Ghanaian politics is full of much wiliness and nonsense such that those who don’t have the stomach for it shouldn’t venture into it. President Mahama has the stomach for it and has survived thus far.

In the past, some thought that they had stomachs for it only to end up suffering immense trauma when reality dawned. Take the Great Osagyefo, for instance, who did all he could, denying himself everything and serving Ghana and the Pan-African world to the best of his ability. In Ghana, his socialist-oriented policies sought to level the playing field to give Ghanaians all they needed to realize their unique “African Personality” and to hold positions and enjoy the benefits that his indigenization policy entailed.

Infrastructural development topped his agenda, and he instilled so much confidence in the Ghanaian that one might think that there was nothing amiss. All in spite of the machinations of his bitter political foes.

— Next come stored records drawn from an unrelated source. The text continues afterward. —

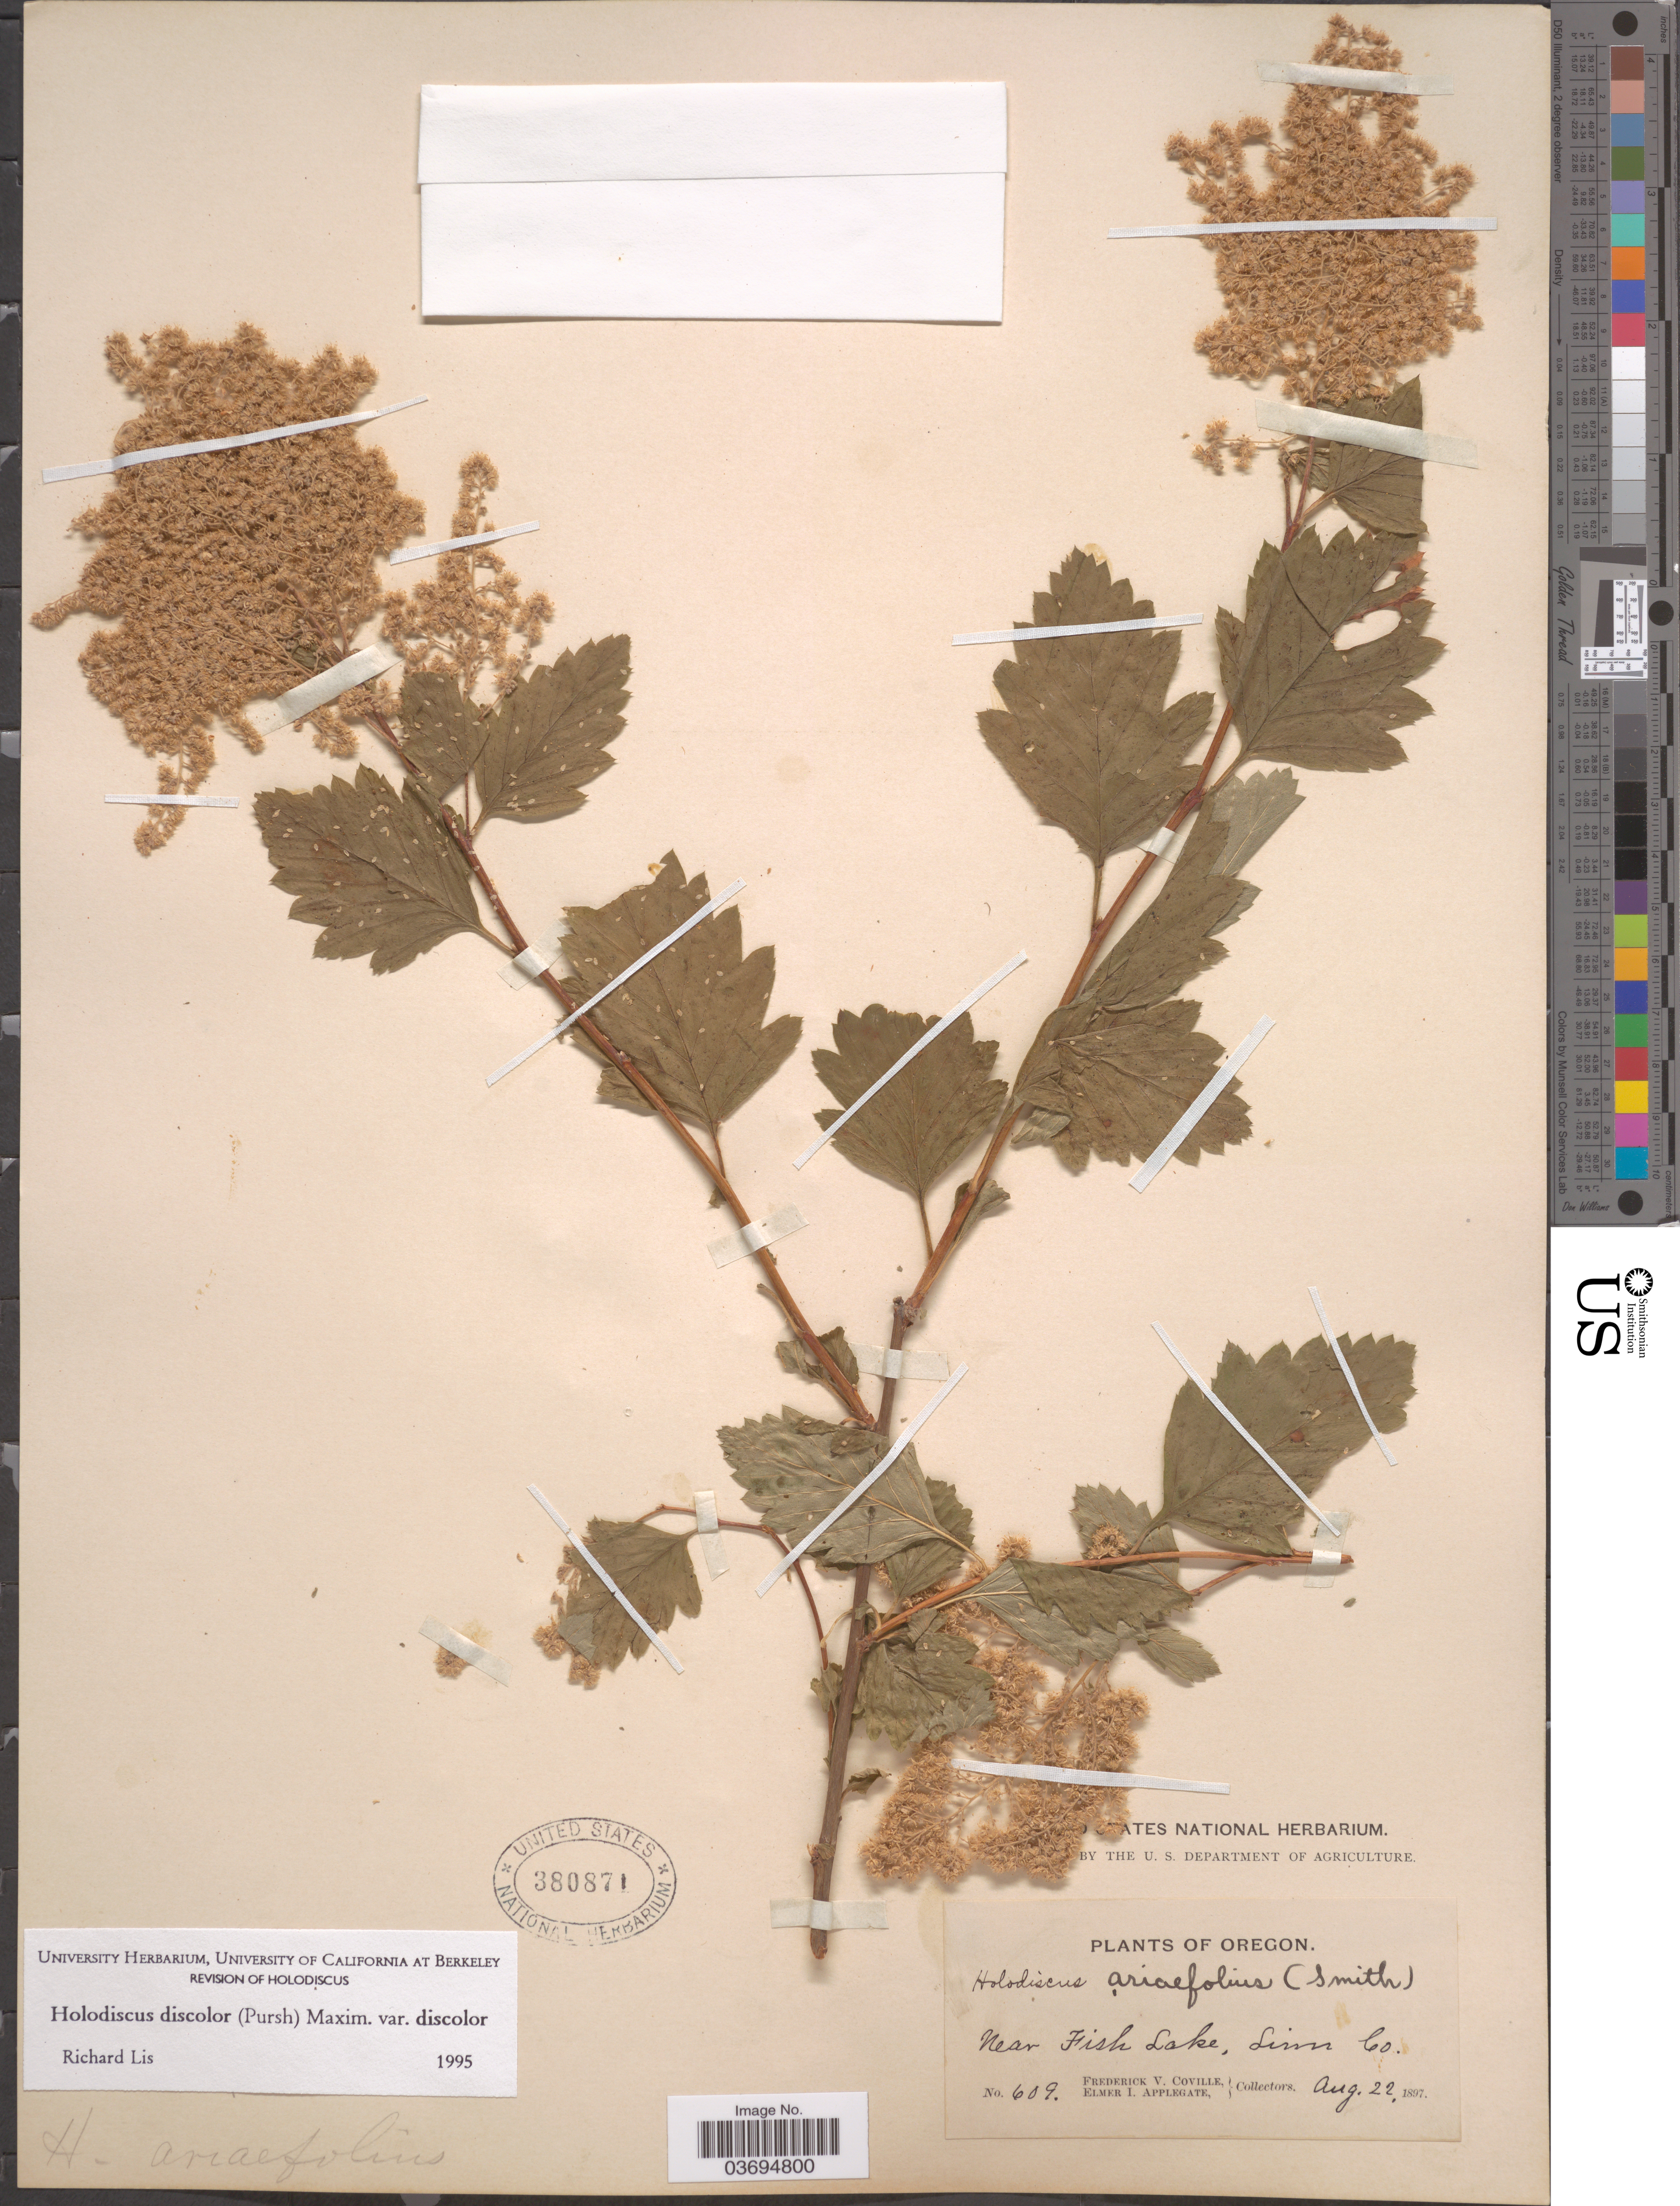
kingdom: Plantae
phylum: Tracheophyta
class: Magnoliopsida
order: Rosales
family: Rosaceae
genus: Holodiscus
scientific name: Holodiscus discolor var. discolor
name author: (Pursh) Maxim.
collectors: F. V. Coville & E. I. Applegate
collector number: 609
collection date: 1897-08-22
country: United States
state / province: Oregon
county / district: Linn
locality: Near Fish Lake, Linn Co.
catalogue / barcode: US 380871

Unfortunately, the Ghanaian couldn’t be satisfied, as would be stated by Gen. Albert Kwesi Ocran, one of the dastardly military officers who overthrew Nkrumah. In his Politics of the Sword, Gen. Ocran accused Nkrumah of wanting Ghana to fly without knowing that Ghana hadn’t developed wings at the time. Then, the mass of Ghanaians who supported the cowards constituting the National Liberation Council, poured out their hatred for Nkrumah, saying that he had made it difficult for them to get essential commodities, including milk. Or to live their lives in peace.

When told, Nkrumah cried his heart out: “If I had known that it was milk that Ghanaians wanted, I would have made the gutters of Accra flow with it”. But, alas, it was too late to repair the harm done to his political kingdom. Woe-begone!! He ended up in Guinea to end it all in Bucharest, Romania. Even his body won’t be accepted back in Ghana for burial. But Nkrumah “never dies”!!

Any talk of others? When Kutu Acheampong kicked Dr. Busia and his Progress Party out of office on January 13, 1972, he thought he was on a redemption spree with his National Redemption Council. Unfortunately, his mission collapsed and his own inner-circle colleagues turned him into a laughing stock, stripping him of his military honours and reducing him to the ordinary status of a “Mr.”

Pained beyond belief, Acheampong made his proverbial utterance: Ghanaians are difficult people”!

Yes, indeed, such are Ghanaians. They are the “hail him… hail him” today and the “Crucify him… crucify him” tomorrow type. The loneliness suffered by a Ghanaian leader is thrust upon him by Ghanaians. The fault is in us, not necessarily in our leaders. We push them to the brink when we sabotage their efforts and fail to lend the support they need to successfully implement their agenda for national development. That is the source of any perceived state of loneliness.